The authors12,37,38 reported that non atopy, asthma duration, emphysema on high-resolution computed tomography, sputum eosinophils, age, and BMI before antiasthma treatment are important factors related to airway remodeling in patients with asthma and the FEV1 percent predicted and the blood and sputum eosinophil levels prior to GC inhalation are associated with the responsiveness to inhaled GCs in patients with moderateto severe asthma
Our study suggest that non-atopy and emphysema on HRCT, and age may be important discriminators of asthmatics with AR and asthmatics and asthmatics with concurrent AR may have suffered from diseases for longer duration in agreement to previous studies.12,37,38 Those results imply that just asthmatics have more airway remodeling and early diagnosis and early treatment is necessary for preventing airway remodeling.
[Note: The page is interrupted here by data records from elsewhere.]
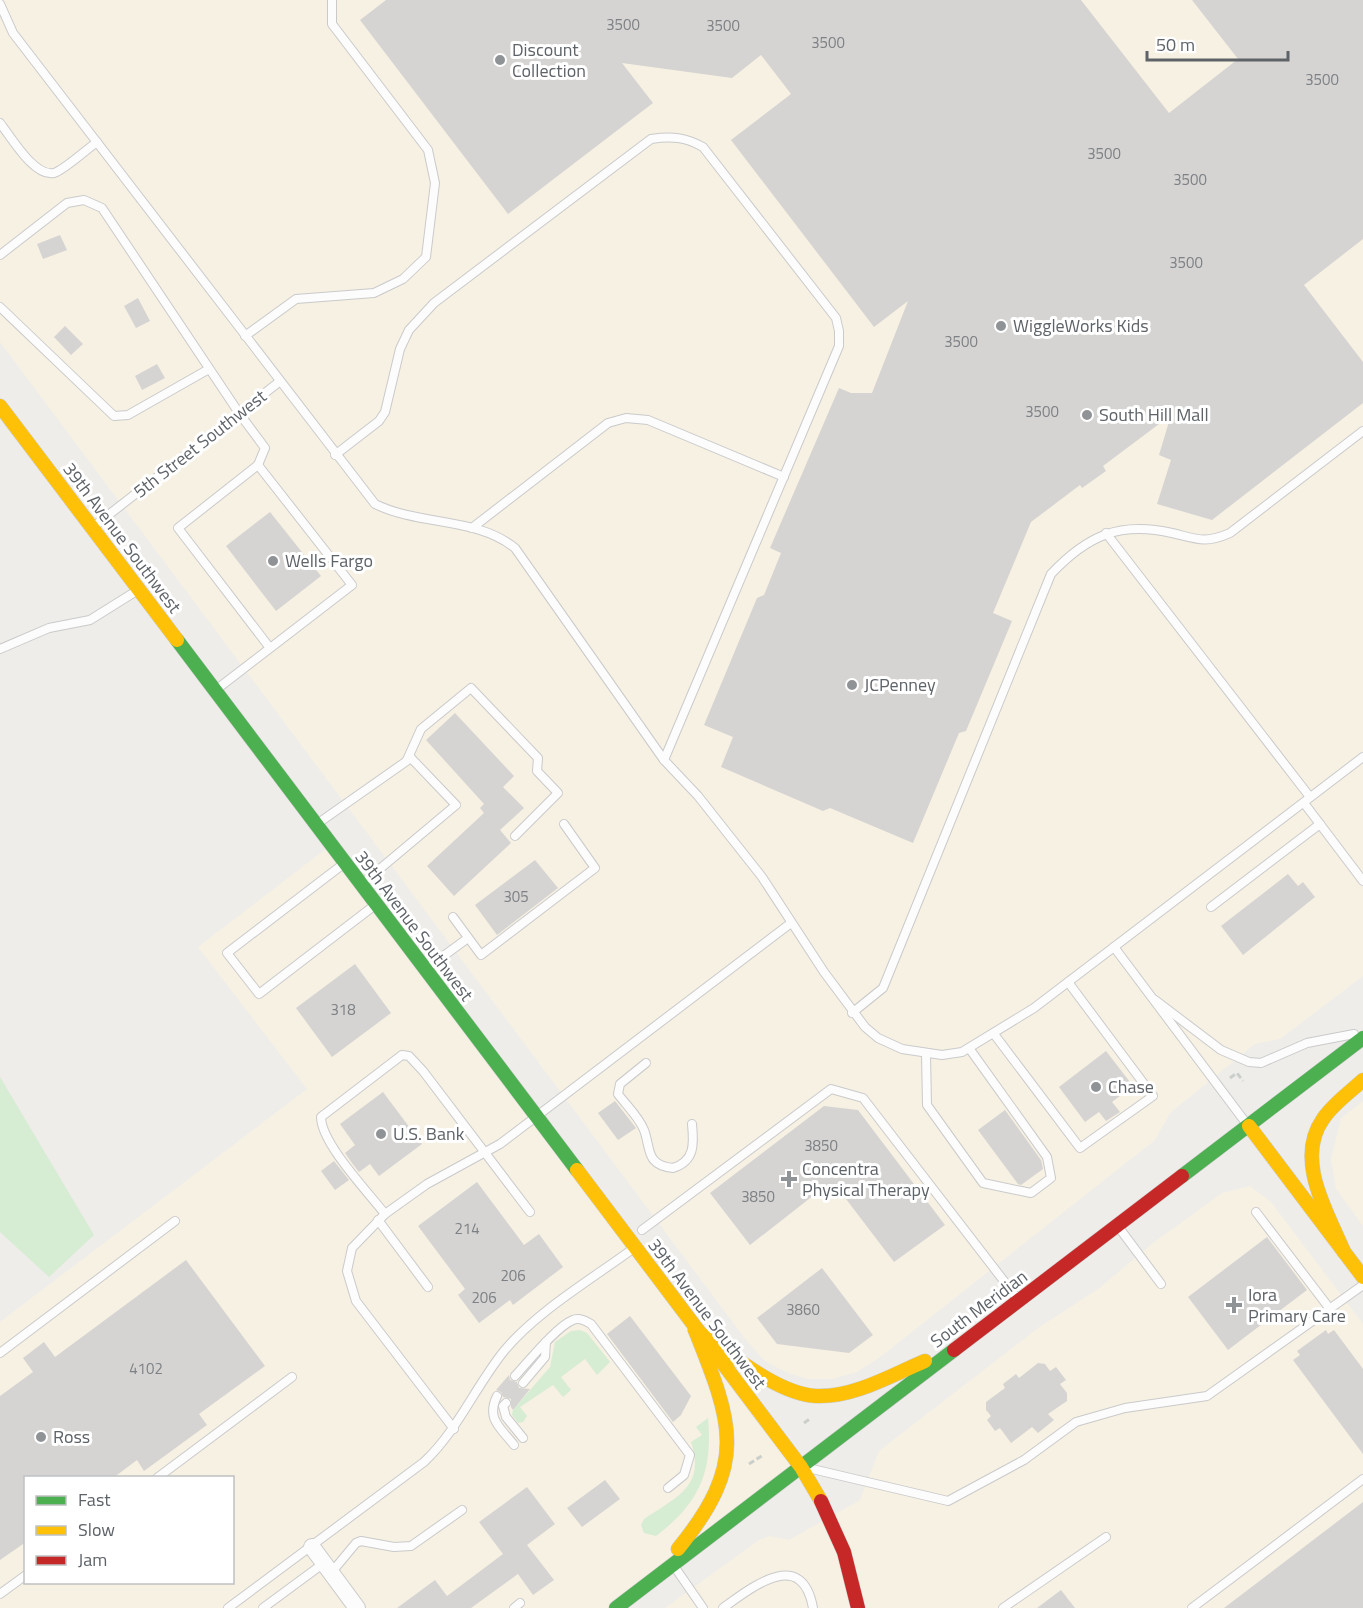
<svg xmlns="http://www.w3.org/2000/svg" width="1363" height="1608" viewBox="0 0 1363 1608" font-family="'Titillium Web',sans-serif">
<rect width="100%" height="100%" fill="#eeede9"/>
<g fill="#f7f1e3" fill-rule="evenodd">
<polygon points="0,0 1363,0 1363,976 1280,1039 1255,1044 1170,1113 1155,1140 879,1358 857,1372 832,1379 808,1379 788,1373 765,1361 746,1340 0,342"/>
<path d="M 331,845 L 801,1467 L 616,1608 L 0,1608 L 0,1322 L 307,1089 L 198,947 ZM 26,1478 L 232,1478 L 232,1582 L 26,1582 Z"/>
<polygon points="1363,1101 1363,1226 1336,1189 1331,1159 1341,1118"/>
<polygon points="1250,1186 1271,1202 1363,1324 1363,1608 665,1608 759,1540 770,1536 789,1540 860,1500 879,1451 888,1444 1038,1328 1098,1289 1153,1243 1222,1193"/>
</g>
<g fill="#d6ecd3">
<polygon points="0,1077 94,1235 49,1277 0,1232"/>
<polygon points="580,1330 587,1333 610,1362 597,1375 585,1359 561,1377 571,1390 563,1397 553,1385 520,1407 527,1416 523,1422 518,1423 512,1415 513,1410 550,1367 555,1342 571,1331"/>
<path d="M 708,1418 C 713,1473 699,1503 656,1536 L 644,1533 L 641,1525 L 644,1519 C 676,1497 706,1487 691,1442 L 702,1435 L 696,1427 Z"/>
</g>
<g fill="#d5d4d2">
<polygon points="386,0 1081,0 1169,113 1238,59 1192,0 1363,0 1363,239 1304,285 1363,362 1363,403 1212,520 1157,504 1171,460 1159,455 1171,415 1103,466 1106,471 1082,488 1080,485 1031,522 993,613 1012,621 966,731 959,733 913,843 830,808 823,811 721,767 733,737 704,725 757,598 764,595 781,553 770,548 839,388 851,393 872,393 908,301 874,327 731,140 791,94 761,55 732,78 622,63 653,103 508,214 360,20"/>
<polygon points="60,235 67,250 43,259 37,244"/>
<polygon points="138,298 150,321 136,328 124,306"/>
<polygon points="65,326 83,344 71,355 54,337"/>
<polygon points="157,364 165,378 142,390 135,376"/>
<polygon points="270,512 321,576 276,611 226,546"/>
<polygon points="455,713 514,776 503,787 524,808 500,830 511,843 454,896 427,866 484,813 480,808 484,804 426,740"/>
<polygon points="535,860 558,888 497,935 475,905"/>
<polygon points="1288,874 1298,886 1303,882 1315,897 1243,955 1221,926"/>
<polygon points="355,964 391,1013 332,1057 296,1008"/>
<polygon points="1106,1051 1133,1086 1112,1102 1120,1112 1106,1121 1099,1112 1085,1122 1059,1087"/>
<polygon points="383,1092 422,1144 379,1176 370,1164 359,1172 352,1163 345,1153 355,1145 340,1124"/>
<polygon points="615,1101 636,1128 618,1140 598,1113"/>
<polygon points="824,1106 858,1110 945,1225 894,1262 846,1199 814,1195 750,1245 710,1193"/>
<polygon points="1005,1110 1041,1160 1043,1169 1021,1185 1018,1184 978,1130"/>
<polygon points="334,1161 349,1180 335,1190 321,1171"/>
<polygon points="477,1182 524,1245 539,1234 563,1267 513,1305 510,1300 479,1323 458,1295 465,1289 418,1226"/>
<polygon points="1267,1237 1307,1290 1228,1350 1188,1297"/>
<polygon points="186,1260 265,1366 199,1414 207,1425 144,1471 137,1460 113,1478 26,1478 26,1542 0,1560 0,1396 33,1372 23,1358 44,1342 55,1357"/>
<polygon points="822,1268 873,1335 849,1353 777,1344 757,1318"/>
<polygon points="630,1316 691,1396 681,1415 673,1422 607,1334"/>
<polygon points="1326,1330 1328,1334 1334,1330 1363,1369 1363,1454 1293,1360 1300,1355 1297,1351"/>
<polygon points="1038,1363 1045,1364 1050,1371 1056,1367 1066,1380 1060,1384 1067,1393 1067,1401 1048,1414 1054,1420 1038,1433 1032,1427 1011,1443 1000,1428 995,1431 987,1420 991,1416 986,1410 986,1402 1005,1388 1003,1384 1016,1374 1019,1378"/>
<polygon points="509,1375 510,1380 517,1382 519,1388 530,1389 513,1410 511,1407 511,1399 503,1397 501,1392 496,1390"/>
<polygon points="605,1480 620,1499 582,1527 567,1508"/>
<polygon points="527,1487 555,1524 527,1545 554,1580 533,1595 518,1574 471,1608 397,1608 435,1580 447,1596 503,1554 479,1522"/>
<polygon points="1363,1502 1363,1608 1224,1608"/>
<polygon points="1061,1590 1075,1608 1037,1608"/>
</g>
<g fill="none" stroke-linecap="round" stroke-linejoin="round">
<g stroke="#cacaca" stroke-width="10">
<g id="lane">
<path d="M 0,4 L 13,33 L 375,504 C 420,526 477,517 515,548 L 664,760 L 698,796 L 762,877 L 824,972 L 865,1027 L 878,1038 L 902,1049 L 942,1055 L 962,1052 L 1034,1008 L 1363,757"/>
<path d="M 0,123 C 11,137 34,177 54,173 C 64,170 87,149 97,142"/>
<polyline points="0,255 67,203 84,200 102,208 239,413 265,448 258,465"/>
<polyline points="0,307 114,416 128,415 209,369"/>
<polyline points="245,336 296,299 374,293 403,279 426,257 435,183 428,150 332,24 332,0"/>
<path d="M 335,455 L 379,421 L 385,412 L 400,349 L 409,330 L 434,303 L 651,139 C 672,136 685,137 703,147 L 836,318 L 839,331 L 839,346 L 664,760"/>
<polyline points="93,527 279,382"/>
<polyline points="472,528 608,423 626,418 648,420 784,477"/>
<polyline points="1106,533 1310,797"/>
<polyline points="0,649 49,628 90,620 138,590"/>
<path d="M 217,689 C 262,654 307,620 352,585 L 258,465 L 178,528 L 270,648"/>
<polyline points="407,760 421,729 471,688 538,758 537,771 558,793 515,836"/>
<polyline points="1304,803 1363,881"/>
<polyline points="317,824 411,758 456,805 363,883"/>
<polyline points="342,865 227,953 259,994 375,905"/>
<polyline points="1211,907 1320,824"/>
<polyline points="453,917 481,955 595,868 564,824"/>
<polyline points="1114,947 1246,1123"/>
<polyline points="427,968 468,938"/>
<polyline points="1155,1000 1221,1050 1249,1062 1261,1063 1307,1043 1354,1034"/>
<path d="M 852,1013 L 883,988 L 1051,574 C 1087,536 1119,521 1172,533 C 1197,539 1205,544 1230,533 L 1363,431"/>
<polyline points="994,1034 1080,1148 1153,1096 1068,982"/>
<polyline points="926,1054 927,1105 983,1183 1031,1193 1051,1178 1047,1157 969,1048"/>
<path d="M 646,1063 L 620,1084 L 618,1094 C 626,1105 639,1117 644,1130 C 651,1148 645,1165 673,1168 C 695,1161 694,1144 692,1124"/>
<polyline points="1256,1212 1330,1309"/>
<path d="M 385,1214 C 368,1192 321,1143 321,1117 L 402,1055 L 409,1056 L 423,1071 L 530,1212"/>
<polyline points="378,1220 428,1287"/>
<polyline points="1120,1229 1161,1284"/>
<polyline points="642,1230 831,1089 863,1098 1017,1298"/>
<polyline points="0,1353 175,1221"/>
<path d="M 515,1376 C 528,1362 557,1326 573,1320 C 579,1317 586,1321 591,1324 L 690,1455 L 684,1475 L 668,1488"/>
<polyline points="523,1383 545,1357 546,1342"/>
<path d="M 497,1396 C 486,1419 500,1427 514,1445"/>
<polyline points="506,1403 503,1406 506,1417 523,1438"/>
<polyline points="454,1429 356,1301 347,1271 352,1248 385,1214 427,1184 500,1144 791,923"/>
<polyline points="808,1468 948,1501 1024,1460 1076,1422 1125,1408 1207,1396 1363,1285"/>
<polyline points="157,1478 292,1377"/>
<polyline points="674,1566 703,1608"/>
<polyline points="331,1573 356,1543 361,1541 394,1547 411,1546 462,1510"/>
<polyline points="0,1594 26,1575"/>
<path d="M 228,1608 L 424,1462 C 458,1430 475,1387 504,1351 C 537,1311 592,1279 634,1248"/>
<polyline points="263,1608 324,1563"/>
<polyline points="514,1608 520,1603"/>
<path d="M 723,1608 C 752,1587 802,1547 813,1608"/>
<polyline points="1003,1608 1106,1537"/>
<polyline points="1192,1608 1363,1479"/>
</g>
</g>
<g stroke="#cacaca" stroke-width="18">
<polyline id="street" points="312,1547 357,1608"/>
</g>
<g stroke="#cbcbcb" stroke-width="15">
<g id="fast">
<polyline points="177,640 577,1170"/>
<polyline points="1182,1176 1363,1038"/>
<polyline points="616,1608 954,1350"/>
</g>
</g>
<g stroke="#cbcbcb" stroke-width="15">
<g id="slow">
<polyline points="0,406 177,640"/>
<polyline points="1249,1126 1363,1277"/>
<polyline points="577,1170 801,1467 821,1501"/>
<path d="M 1344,1252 C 1328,1213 1294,1160 1323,1119 C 1333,1104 1349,1093 1363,1080"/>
<path d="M 695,1330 C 728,1351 776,1394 816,1396 C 853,1398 892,1375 925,1361"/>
<path d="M 678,1549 C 748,1463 733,1425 695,1330"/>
</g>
</g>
<g stroke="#cbcbcb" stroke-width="15">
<g id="jam">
<polyline points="954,1350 1182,1176"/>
<polyline points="821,1501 844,1552 858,1608"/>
</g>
</g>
<g stroke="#cacfcb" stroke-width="3" stroke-dasharray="6 3" stroke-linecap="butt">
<polyline points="1230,1078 1237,1073 1243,1081"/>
<polyline points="804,1423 811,1418"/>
<polyline points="749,1464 763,1455"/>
</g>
<use href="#lane" stroke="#fcfcfc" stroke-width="8"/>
<use href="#street" stroke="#fcfcfc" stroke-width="16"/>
<use href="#fast" stroke="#4caf50" stroke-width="14"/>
<use href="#slow" stroke="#ffc107" stroke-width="14"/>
<use href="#jam" stroke="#c62828" stroke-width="14"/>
</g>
<g fill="#909395" stroke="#fff" stroke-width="2">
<circle cx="500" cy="60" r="6"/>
<circle cx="1001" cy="326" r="6"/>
<circle cx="1087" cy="415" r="6"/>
<circle cx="273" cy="561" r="6"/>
<circle cx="852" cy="685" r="6"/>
<circle cx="1096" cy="1087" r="6"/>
<circle cx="381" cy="1134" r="6"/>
<path d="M786 1170h6v6h6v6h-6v6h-6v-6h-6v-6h6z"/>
<path d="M1231 1296h6v6h6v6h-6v6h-6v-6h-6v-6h6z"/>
<circle cx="41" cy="1437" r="6"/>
</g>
<g text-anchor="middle" stroke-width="6" stroke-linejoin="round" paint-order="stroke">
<g font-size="15" fill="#7d8084">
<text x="623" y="30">3500</text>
<text x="723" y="31">3500</text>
<text x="828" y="48">3500</text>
<text x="1322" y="85">3500</text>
<text x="1104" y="159">3500</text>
<text x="1190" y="185">3500</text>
<text x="1186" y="268">3500</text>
<text x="961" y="347">3500</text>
<text x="1042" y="417">3500</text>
<text x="516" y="902">305</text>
<text x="343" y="1015">318</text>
<text x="821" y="1151">3850</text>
<text x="758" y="1202">3850</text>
<text x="467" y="1234">214</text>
<text x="513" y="1281">206</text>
<text x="484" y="1303">206</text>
<text x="803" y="1315">3860</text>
<text x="146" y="1374">4102</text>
</g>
<g font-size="18" fill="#5e6368" stroke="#fff" text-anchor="start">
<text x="512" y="56">Discount<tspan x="512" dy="21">Collection</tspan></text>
<text x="1013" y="332">WiggleWorks Kids</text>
<text x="1099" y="421">South Hill Mall</text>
<text x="285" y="567">Wells Fargo</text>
<text x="864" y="691">JCPenney</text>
<text x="1108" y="1093">Chase</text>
<text x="393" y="1140">U.S. Bank</text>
<text x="802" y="1175">Concentra<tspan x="802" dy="21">Physical Therapy</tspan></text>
<text x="1248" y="1301">Iora<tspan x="1248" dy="21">Primary Care</tspan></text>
<text x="53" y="1443">Ross</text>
</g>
<g font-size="18" fill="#5e6368" stroke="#fff">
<text transform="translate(200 444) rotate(-38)" y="6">5th Street Southwest</text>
<text transform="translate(122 538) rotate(53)" y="6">39th Avenue Southwest</text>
<text transform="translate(414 926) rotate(53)" y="6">39th Avenue Southwest</text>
<text transform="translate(979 1309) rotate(-37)" y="6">South Meridian</text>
<text transform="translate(707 1314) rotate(53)" y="6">39th Avenue Southwest</text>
</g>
</g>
<rect x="24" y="1476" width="210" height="108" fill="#ffffff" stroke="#bfc1c3" stroke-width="1.5"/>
<rect x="36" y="1496" width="30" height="9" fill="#4caf50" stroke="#bfc1c3" stroke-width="1.5"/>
<text x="78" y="1506" font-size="18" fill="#5e6368">Fast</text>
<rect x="36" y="1526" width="30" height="9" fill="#ffc107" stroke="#bfc1c3" stroke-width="1.5"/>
<text x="78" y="1536" font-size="18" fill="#5e6368">Slow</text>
<rect x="36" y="1556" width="30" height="9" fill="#c62828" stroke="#bfc1c3" stroke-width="1.5"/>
<text x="78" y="1566" font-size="18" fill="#5e6368">Jam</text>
<path d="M1147 51v9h141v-9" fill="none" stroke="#5e6368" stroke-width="3"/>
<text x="1156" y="51" font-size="18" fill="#5e6368" stroke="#ffffff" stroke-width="4.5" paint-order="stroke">50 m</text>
</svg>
Aspirin and non-steroidal anti-inflammatory drugs (NSAID) specifically inhibit cyclo-oxygenase (prostaglandin-endoperoxide synthase), leading to a reduction in prostaglandin E2 and overproduction of cysteinyl leukotrienes.39 Aspirin-intolerant asthma (AIA), the development of bronchoconstriction in asthmatic individuals following the ingestion of aspirin or other NSAID, affects 5-10% of asthmatic adults.40,41 In this study, we compared aspirin provocation tests between BA and BA with AR. Patients with BA with AR had more aspirin tolerance, suggesting that combined AR in asthmatics have more aspirin intolerance and especially those patients should treated cautiously by aspirin. Our results in the contrary of previous reports40,41 that AIA is more prevalent in non-allergic rhinosinusitis may be possible due to only including patients done with aspirin provocation test.
In conclusion asthmatics with AR had more atopy and aspirin intolerance than those in asthmatics, and asthmatics had poor response to anti-inflammatory drugs than in asthmatics with AR, indicating that combined AR in asthmatics may be a favorable factor in terms of treatment and we should treat concurrently both asthma and AR.
The study was supported by the Korea Health 21 R&D Project, Ministry for Health, Welfare and Family Affairs, Republic of Korea (A090548 and A040153).
There are no financial or other issues that might lead to conflict of interest.